8. Whom of today’s writers do you admire the most and why?

I think the word “admire” is interesting because it’s a synonym of “love” but it implies a distance, possibly even something like insincerity. Suffice it to say that I equally admire all today’s writers who swim upstream in a world that’s generally hostile to the kind of authenticity that writing demands.

9. Why do you write, as opposed to doing anything else?

Oh, I do plenty of other things. My friend D.A. Powell puts it this way: “I’m trying not to write.” I think what he means is that, with poetry especially, writing is a more-or-less safe place to act out one’s fantasies. The fantasy that one can live for ever, for example, or the fantasy of blamelessness, that all one’s problems have been created by outside forces. Don’t get me wrong: writing, when it’s going really well, is my number one favourite thing to do. When it’s not going well, which is really quite often, I start wishing I knew how to carve wood, or analyse the stock market, or make blockbuster movies from home.

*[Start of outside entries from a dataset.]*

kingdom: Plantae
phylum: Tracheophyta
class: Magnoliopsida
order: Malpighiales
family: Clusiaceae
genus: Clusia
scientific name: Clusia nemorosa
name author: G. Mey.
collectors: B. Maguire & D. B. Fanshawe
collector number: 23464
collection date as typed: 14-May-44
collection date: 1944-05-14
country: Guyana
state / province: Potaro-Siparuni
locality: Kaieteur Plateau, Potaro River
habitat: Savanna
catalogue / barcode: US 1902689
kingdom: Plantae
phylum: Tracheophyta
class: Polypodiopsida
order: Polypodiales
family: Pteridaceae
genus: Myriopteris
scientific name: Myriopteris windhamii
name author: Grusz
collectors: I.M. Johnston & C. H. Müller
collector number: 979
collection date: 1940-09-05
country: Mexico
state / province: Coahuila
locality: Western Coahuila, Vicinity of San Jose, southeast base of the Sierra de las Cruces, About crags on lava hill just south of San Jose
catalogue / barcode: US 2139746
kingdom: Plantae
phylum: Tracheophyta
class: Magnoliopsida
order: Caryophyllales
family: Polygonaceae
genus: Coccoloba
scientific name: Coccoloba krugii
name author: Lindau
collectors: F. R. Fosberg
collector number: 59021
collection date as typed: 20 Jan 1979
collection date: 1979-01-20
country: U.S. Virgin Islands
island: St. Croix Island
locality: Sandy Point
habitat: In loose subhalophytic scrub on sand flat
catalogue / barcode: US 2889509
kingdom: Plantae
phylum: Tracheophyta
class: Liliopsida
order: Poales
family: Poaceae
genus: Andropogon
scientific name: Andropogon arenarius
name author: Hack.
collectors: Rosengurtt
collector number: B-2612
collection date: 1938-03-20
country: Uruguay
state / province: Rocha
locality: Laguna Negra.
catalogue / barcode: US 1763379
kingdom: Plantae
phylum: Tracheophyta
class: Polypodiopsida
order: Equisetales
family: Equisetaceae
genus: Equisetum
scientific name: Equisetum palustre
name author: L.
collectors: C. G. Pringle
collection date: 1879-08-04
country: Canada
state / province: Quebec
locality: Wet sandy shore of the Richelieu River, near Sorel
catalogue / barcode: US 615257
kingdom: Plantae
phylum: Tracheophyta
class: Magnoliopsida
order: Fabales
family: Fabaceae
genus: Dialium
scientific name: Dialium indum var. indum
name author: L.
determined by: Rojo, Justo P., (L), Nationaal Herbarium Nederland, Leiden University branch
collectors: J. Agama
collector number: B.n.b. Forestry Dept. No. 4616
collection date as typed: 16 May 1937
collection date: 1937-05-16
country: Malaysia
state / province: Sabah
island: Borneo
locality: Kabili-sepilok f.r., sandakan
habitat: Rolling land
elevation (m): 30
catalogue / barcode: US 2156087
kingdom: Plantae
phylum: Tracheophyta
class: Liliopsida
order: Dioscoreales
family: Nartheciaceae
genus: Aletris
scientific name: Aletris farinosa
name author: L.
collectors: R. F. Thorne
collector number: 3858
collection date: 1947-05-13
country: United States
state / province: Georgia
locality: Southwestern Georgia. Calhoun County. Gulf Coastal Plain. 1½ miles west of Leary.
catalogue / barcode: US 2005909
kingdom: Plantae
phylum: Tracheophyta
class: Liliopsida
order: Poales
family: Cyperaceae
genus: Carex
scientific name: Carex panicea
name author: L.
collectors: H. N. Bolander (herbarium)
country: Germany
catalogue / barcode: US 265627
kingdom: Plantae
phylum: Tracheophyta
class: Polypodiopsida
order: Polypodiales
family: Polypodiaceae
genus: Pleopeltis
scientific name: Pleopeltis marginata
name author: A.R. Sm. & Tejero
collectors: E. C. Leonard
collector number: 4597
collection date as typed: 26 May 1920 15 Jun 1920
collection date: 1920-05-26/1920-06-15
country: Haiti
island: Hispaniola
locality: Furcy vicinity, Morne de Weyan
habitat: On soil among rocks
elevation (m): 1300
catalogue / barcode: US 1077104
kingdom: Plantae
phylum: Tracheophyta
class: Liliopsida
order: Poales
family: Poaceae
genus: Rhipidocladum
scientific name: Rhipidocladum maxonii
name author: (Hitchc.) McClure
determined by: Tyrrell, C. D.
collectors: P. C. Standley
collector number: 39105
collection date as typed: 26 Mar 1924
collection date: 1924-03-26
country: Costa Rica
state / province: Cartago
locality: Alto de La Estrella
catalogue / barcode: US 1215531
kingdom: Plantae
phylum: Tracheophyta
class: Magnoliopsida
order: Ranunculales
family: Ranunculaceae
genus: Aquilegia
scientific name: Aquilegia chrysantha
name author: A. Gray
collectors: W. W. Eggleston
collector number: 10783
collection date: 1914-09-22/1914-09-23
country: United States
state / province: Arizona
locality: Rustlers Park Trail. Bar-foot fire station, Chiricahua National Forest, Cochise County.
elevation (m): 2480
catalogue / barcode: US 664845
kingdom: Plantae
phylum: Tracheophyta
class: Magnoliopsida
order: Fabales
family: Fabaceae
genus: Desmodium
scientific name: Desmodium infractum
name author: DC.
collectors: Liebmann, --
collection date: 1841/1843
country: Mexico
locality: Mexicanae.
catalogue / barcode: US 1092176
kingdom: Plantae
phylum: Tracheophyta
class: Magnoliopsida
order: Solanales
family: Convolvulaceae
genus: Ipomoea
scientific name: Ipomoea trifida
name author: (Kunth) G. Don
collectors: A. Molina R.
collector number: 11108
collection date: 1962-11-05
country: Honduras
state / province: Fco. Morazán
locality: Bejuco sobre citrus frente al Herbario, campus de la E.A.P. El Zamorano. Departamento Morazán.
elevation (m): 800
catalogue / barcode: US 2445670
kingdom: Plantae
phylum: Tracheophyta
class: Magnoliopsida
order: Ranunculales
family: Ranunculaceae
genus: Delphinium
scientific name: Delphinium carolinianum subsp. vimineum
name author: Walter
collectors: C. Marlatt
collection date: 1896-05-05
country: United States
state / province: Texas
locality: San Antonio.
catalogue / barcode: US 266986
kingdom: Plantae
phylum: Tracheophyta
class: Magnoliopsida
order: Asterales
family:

10. What would you say to someone who asked you “How do you become a writer?”

If you can avoid becoming one, consider yourself lucky.  

11. Tell me about the writing projects you have on at the moment.

My first book, How to Be Better by Being Worse, is out from BOA Editions, Ltd., in April 2021. You may now pre-order it on Amazon.com. I’m working on a series of epigrams, as well as a collection of craft essays. I’ve done a fair amount of teaching, and I’ve noticed how often I repeat myself about certain things, that I’ve decided to write those things down.